Assignment 1:
Name every person identified by name in the article about the Florida State Fair Authority and the Sunshine Law.
Assignment 2:
Extend the article about the Florida State Fair Authority and the Sunshine Law, picking up after its final paragraph.

Document text:
TAMPA — Before its December meeting, the Florida State Fair Authority got a two-hour training session on the duty to conduct the public's business in the open.
Apparently, the state attorney who gave the presentation on Florida's Sunshine Law didn't make the intended impression.
At the end of the meeting, Chairman Sandy MacKinnon told fellow board members he had been meeting with people who want to develop part of the 330-acre, publicly owned fairgrounds east of Tampa. He couldn't go into detail, he said, but mentioned a possible sports complex. Though it was a public meeting, he ended with an admonition: Don't share details.
"If there is such a thing as keeping it under our Stetson — for guys that ride horses, they know what that means there, I think," MacKinnon said, according to a transcript. "Don't go talking to the media or anything at this juncture because I think it would just … confuse the issue."
Word would finally leak in February about a prospective development that could include a baseball stadium if the Tampa Bay Rays decided to leave St. Petersburg.
MacKinnon's efforts to help the developer keep quiet about remaking the state fairgrounds suggests a disregard for the spirit, if not the letter, of the Sunshine Law, said one expert.
Fair Authority records show MacKinnon has been talking with the developer's representatives — including longtime friend and former Tampa Mayor Dick Greco — for more than a year. He has offered them guidance and steered them via e-mail to fellow board members "we can trust to stay mum," including a former publisher of the Tampa Tribune.
The e-mail of board contacts from MacKinnon to Greco and developer attorney David Mechanik is particularly troubling, said Barbara Petersen, head of Florida's First Amendment Foundation. In addition to offering the names of six board members who would keep quiet, it suggests they also could help deliver a favorable vote.
State law prohibits two or more members of the same governing board from discussing issues in private that are likely to come before them in their official duties. It also prohibits people serving as conduits between board members to achieve the same ends.
"We select these folks to represent our interests, and they don't want us to know what they're doing?" Petersen asked. "It's our resources. To try to shut us out of the process? I find that very disturbing."

Information shown:

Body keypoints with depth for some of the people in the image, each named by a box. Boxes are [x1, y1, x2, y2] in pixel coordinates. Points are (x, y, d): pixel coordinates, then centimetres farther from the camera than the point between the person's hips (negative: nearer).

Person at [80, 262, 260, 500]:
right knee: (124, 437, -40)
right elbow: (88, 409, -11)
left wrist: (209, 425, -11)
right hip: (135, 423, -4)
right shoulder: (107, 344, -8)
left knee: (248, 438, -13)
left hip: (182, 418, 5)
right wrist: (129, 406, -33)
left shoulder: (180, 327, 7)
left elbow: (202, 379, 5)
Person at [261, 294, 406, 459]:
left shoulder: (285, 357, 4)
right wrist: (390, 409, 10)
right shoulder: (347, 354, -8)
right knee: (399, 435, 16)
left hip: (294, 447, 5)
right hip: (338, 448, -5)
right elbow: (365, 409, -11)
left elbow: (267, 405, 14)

Expected output 1:
Sandy MacKinnon, Dick Greco, David Mechanik, Barbara Petersen

Expected output 2:
MacKinnon said he wasn't trying to shut out the public. The development group will make its formal pitch during a Fair Authority board meeting Wednesday at the fairgrounds. The public will have opportunity to weigh in after that, he said.
The authority has been looking for ways to bring in new money, and the proposal could help do just that, he said.
MacKinnon said he has mostly listened, as he said he would to anyone pitching an idea. The developer needed time for the concept to gel before people starting taking shots, he added.
"I know the media like the Sunshine Laws. And I understand the purpose of them," said MacKinnon, chief executive officer for Yale Lift Trucks of Florida & Georgia. "I could never run my business that way."
The Fair Authority board has 21 members, including a Hillsborough County commissioner and state Agriculture Commissioner Charles Bronson, who appoints the others. Bronson, who also has met with developer representatives, said through a spokeswoman that he will insist on public input as the proposal emerges and may press to invite others to submit development plans.
Greco and Mechanik are working for a group that includes Republic Land Development, a large real estate company based in Fairfax, Va. Renderings show plans for upscale hotels, shops and restaurants, and a stadium — as well as a circus-type venue being pitched by someone else — on 200 acres of fair land.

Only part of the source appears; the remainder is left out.